§ **Metin parçası**:

Moda Sahnesi: Devlet, tiyatroları ticarethane olarak görüyor

İstanbul’daki sanatçının da seyircinin de nefes alabileceği az sayıdaki mekânlardan biri Moda Sahnesi. Peki birçok tiyatrocunun sahip olmak istediği sahneye sahip olan Moda Sahnesi’ne, tiyatrodaki sorunlar hangi yönleriyle ve nasıl yansıyor? Kolektif bir hayalle ortaya çıkan Moda Sahnesi’nden Kemal ve Selçuk Aydoğan ile Türkiye Tiyatrosu’nun sorunlarını konuştuk.

Abone ol

Nuray Büyükdağ

DUVAR - Bu hafta Kadıköy’ün ve İstanbul’un kültür ve sanat hayatına büyük katkısı olan kolektif bir hayalle ortaya çıkan Moda Sahnesi’nden Kemal ve Selçuk Aydoğan ile Türkiye Tiyatrosu’nun sorunlarını konuştuk. Moda Sahnesi sadece çocuk ve yetişkin tiyatro oyunlarının sahnelendiği bir salon değil aynı zamanda dans gösterileri, konserler, bağımsız sinema gösterimleri, kültür sanat kurumlarının organizasyonları, seminerler, söyleşiler, atölyeler, açılış, kuruluş partileri gibi birçok etkinliğe kapılarını açan dopdolu bir sanat mekânı.

Birçok sanatçının ve sanat eserlerinin üretimlerini sergileyebilecekleri , sanatsal ve kültürel deneyimlerini yansıtabilecekleri donanımlı bir yer. Yani İstanbul’daki sanatçının da seyircinin de nefes alabileceği az sayıdaki mekânlardan biri. Peki birçok tiyatrocunun sahip olmak istediği sahneye sahip olan Moda Sahnesi’ne, tiyatrodaki sorunlar hangi yönleriyle ve nasıl yansıyor?

§ **Veri listesi**:
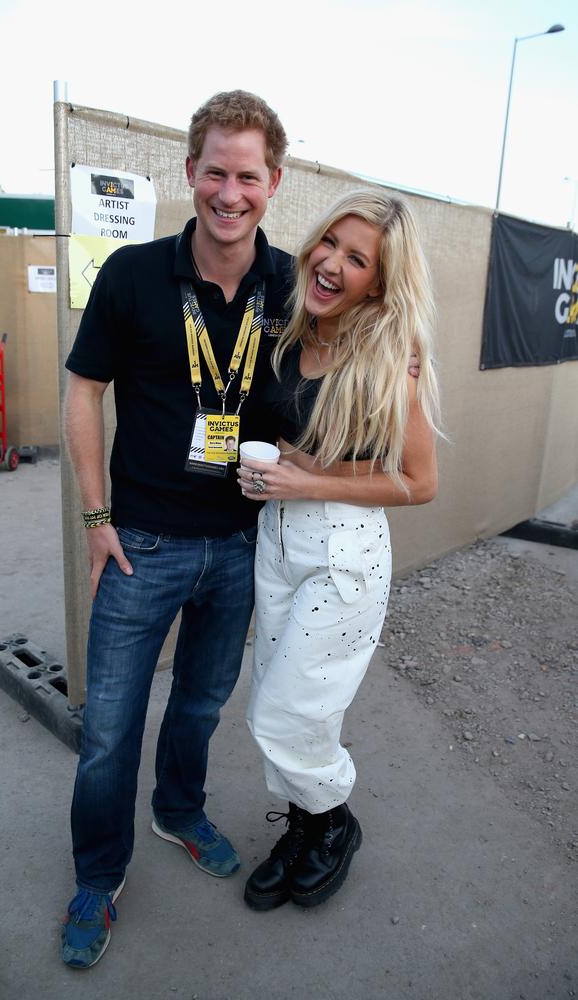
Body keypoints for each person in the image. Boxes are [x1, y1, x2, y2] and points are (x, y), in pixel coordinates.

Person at [60, 90, 293, 969]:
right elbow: (84, 389)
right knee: (111, 727)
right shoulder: (131, 274)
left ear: (273, 181)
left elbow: (346, 365)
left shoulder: (290, 286)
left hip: (240, 545)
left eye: (248, 175)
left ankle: (179, 810)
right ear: (189, 173)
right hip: (142, 543)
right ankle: (97, 874)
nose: (229, 193)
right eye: (215, 173)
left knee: (200, 702)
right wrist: (95, 518)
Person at [237, 188, 440, 912]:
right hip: (277, 537)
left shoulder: (393, 354)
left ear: (380, 283)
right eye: (330, 243)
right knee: (292, 702)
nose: (330, 263)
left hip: (343, 548)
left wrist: (312, 475)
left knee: (280, 714)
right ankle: (302, 825)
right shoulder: (294, 329)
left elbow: (419, 482)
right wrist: (277, 467)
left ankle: (334, 822)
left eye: (357, 259)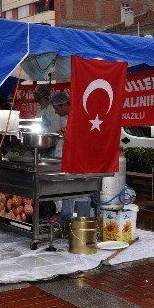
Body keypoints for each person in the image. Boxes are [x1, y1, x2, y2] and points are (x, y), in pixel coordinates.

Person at [50, 92, 92, 221]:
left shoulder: (79, 115)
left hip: (81, 161)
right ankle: (67, 223)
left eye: (57, 109)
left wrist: (67, 134)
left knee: (82, 194)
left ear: (63, 105)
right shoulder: (69, 116)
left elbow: (83, 138)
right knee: (68, 191)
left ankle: (83, 226)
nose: (56, 113)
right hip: (71, 161)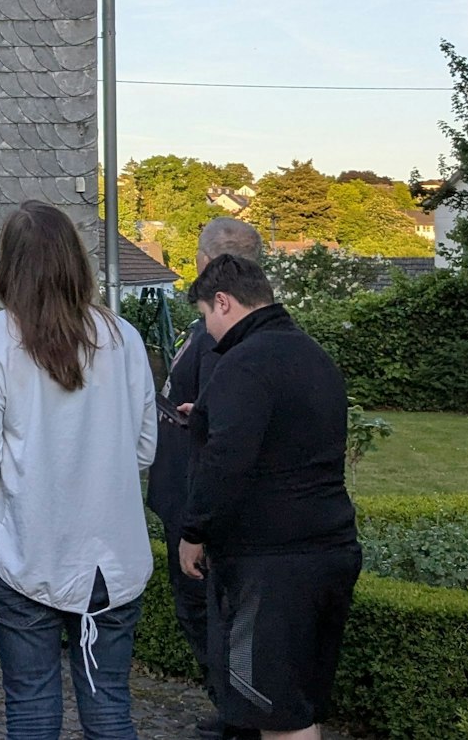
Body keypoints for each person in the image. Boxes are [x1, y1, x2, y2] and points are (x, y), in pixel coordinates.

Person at [0, 201, 158, 740]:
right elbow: (144, 450)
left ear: (9, 267)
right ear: (76, 261)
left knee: (30, 708)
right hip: (111, 558)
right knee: (110, 706)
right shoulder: (124, 339)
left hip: (27, 549)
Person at [178, 255, 360, 740]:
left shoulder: (245, 360)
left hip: (271, 563)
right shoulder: (311, 354)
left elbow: (227, 462)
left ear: (223, 301)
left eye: (205, 317)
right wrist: (211, 414)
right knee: (299, 706)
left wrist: (193, 531)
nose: (209, 332)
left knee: (272, 713)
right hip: (330, 546)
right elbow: (287, 432)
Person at [144, 218, 265, 740]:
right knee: (206, 612)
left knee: (209, 613)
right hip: (186, 495)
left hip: (201, 504)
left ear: (208, 263)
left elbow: (226, 436)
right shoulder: (212, 326)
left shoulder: (230, 336)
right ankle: (231, 708)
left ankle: (236, 715)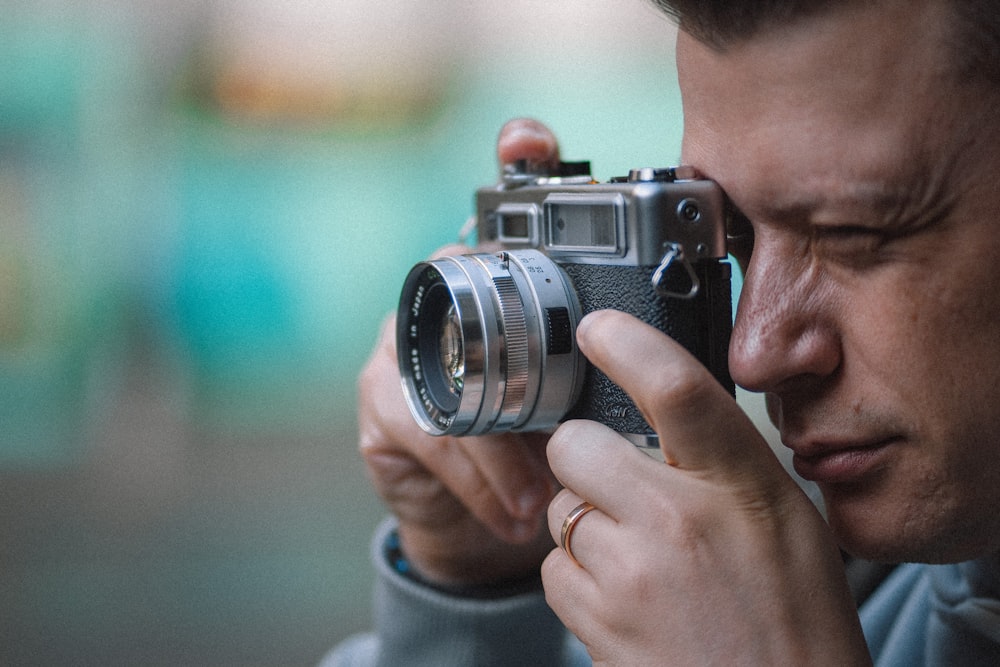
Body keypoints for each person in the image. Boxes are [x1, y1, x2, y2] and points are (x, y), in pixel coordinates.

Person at [324, 0, 1000, 664]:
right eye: (725, 236)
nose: (750, 352)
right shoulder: (809, 592)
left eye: (854, 235)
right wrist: (475, 592)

§ **Alıştırmalar**:
[1] Moda Sahnesi metninde adı geçen kişileri sıralayın.
[2] Moda Sahnesi metnini kaldığı yerden sürdürün.

§ **Yanıtlarınız**:
[1] Kemal Aydoğan, Selçuk Aydoğan, Nuray Büyükdağ

[2]
Kırk yıllık Moda Sineması neden ve nasıl Moda Sahnesi’ne dönüştü?

Moda Sineması’nın kültür ve sanat hayatına katkısının devam etmesini isteyen sinemanın sahibi Yalçın Yeğiner, Oyun Atölyesi’ne bir teklifle gelmişti. Biz Oyun Atölyesi’nden ayrıldıktan sonra ilişkilerimiz devam etti ve teklif bize yöneldi. Biz de 12 arkadaş, bu dönüştürme ve kültür sanat merkezi olarak işletilme işini üstlenmek üzere yola koyulduk.

Moda Sineması adından da ilham alarak mekânın ve tiyatronun adını Moda Sahnesi koyduk. Ve bütün mekânı baştan aşağı yeniden yaptık. Nitelikli bir kültür sanat mekânı için tüm olanaklarımızı seferber ettik. 15 Ocak’ta başladığımız inşaat işlerini Ekim 2013’te tamamlayarak Moda Sahnesi’ni sanatseverlerin hizmetine açtık.

Bu oniki kişi nasıl bir araya geldi?

Selçuk Aydoğan: Bu oniki kişi sonradan bir araya gelmedi. Oyuncu, yönetmen, sahne sorumlusu, gişe sorumlusu, teknik ekip, ışık tasarımcısı, sahne tasarımcısı yani onbir kişilik tüm ekip, Oyun Atölyesi ile yolumuza devam edemiyeceğimize karar verip ayrılarak burayı kurduk. Bir tek İlksen Başarır dışarıdan dahil oldu.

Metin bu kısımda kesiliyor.